Saved entries

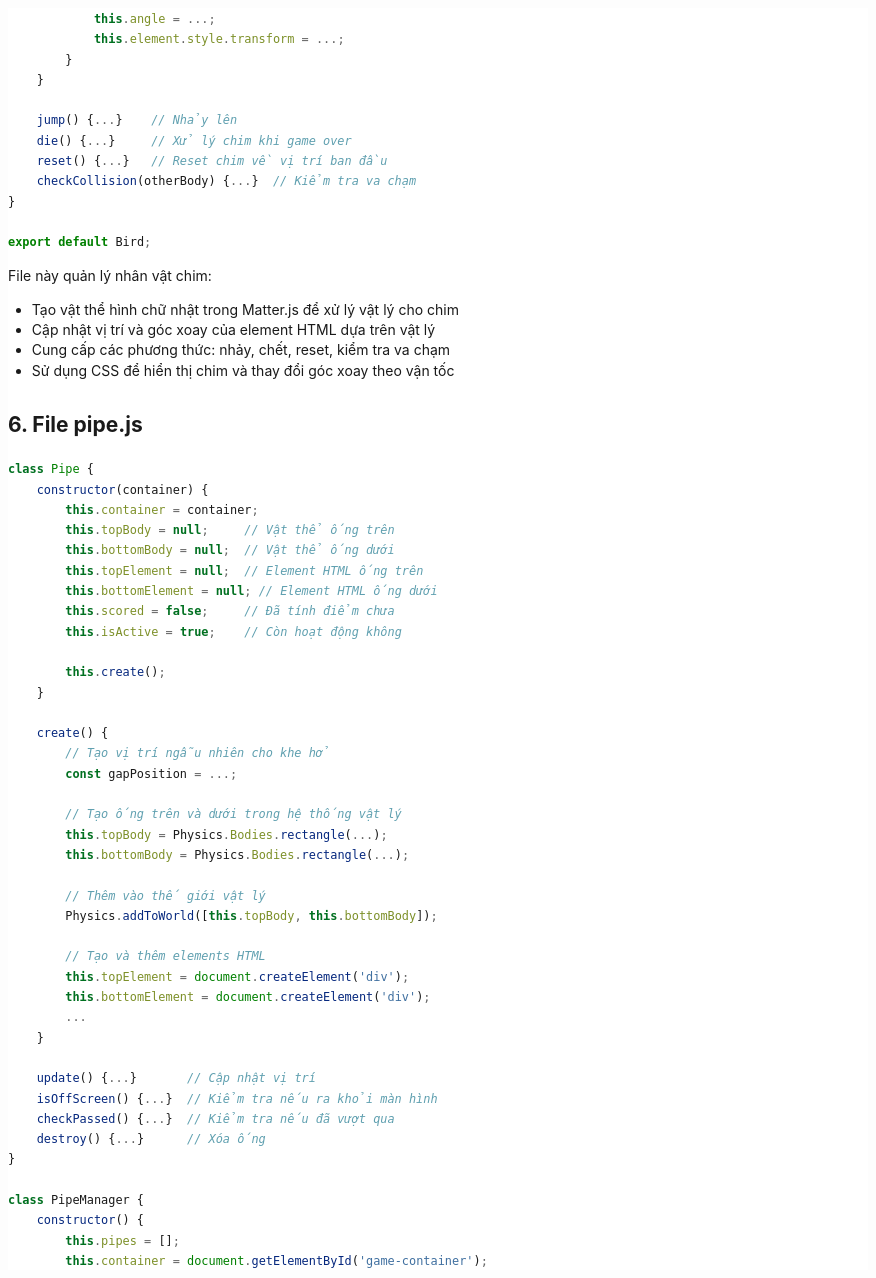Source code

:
 ```javascript
            this.angle = ...;
            this.element.style.transform = ...;
        }
    }

    jump() {...}    // Nhảy lên
    die() {...}     // Xử lý chim khi game over
    reset() {...}   // Reset chim về vị trí ban đầu
    checkCollision(otherBody) {...}  // Kiểm tra va chạm
}

export default Bird;
```

File này quản lý nhân vật chim:
- Tạo vật thể hình chữ nhật trong Matter.js để xử lý vật lý cho chim
- Cập nhật vị trí và góc xoay của element HTML dựa trên vật lý
- Cung cấp các phương thức: nhảy, chết, reset, kiểm tra va chạm
- Sử dụng CSS để hiển thị chim và thay đổi góc xoay theo vận tốc

## 6. File pipe.js

```javascript
class Pipe {
    constructor(container) {
        this.container = container;
        this.topBody = null;     // Vật thể ống trên
        this.bottomBody = null;  // Vật thể ống dưới
        this.topElement = null;  // Element HTML ống trên
        this.bottomElement = null; // Element HTML ống dưới
        this.scored = false;     // Đã tính điểm chưa
        this.isActive = true;    // Còn hoạt động không
        
        this.create();
    }

    create() {
        // Tạo vị trí ngẫu nhiên cho khe hở
        const gapPosition = ...;
        
        // Tạo ống trên và dưới trong hệ thống vật lý
        this.topBody = Physics.Bodies.rectangle(...);
        this.bottomBody = Physics.Bodies.rectangle(...);
        
        // Thêm vào thế giới vật lý
        Physics.addToWorld([this.topBody, this.bottomBody]);
        
        // Tạo và thêm elements HTML
        this.topElement = document.createElement('div');
        this.bottomElement = document.createElement('div');
        ...
    }

    update() {...}       // Cập nhật vị trí
    isOffScreen() {...}  // Kiểm tra nếu ra khỏi màn hình
    checkPassed() {...}  // Kiểm tra nếu đã vượt qua
    destroy() {...}      // Xóa ống
}

class PipeManager {
    constructor() {
        this.pipes = [];
        this.container = document.getElementById('game-container');
```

### PROBLEM REQUIREMENTS
Leaving every picture behind, retype the entries above exactly, from the first line through the line with "- Tạo vật thể", and stop there.

### EXPECTED ANSWER
Source code

:
 ```javascript
            this.angle = ...;
            this.element.style.transform = ...;
        }
    }

    jump() {...}    // Nhảy lên
    die() {...}     // Xử lý chim khi game over
    reset() {...}   // Reset chim về vị trí ban đầu
    checkCollision(otherBody) {...}  // Kiểm tra va chạm
}

export default Bird;
```

File này quản lý nhân vật chim:
- Tạo vật thể hình chữ nhật trong Matter.js để xử lý vật lý cho chim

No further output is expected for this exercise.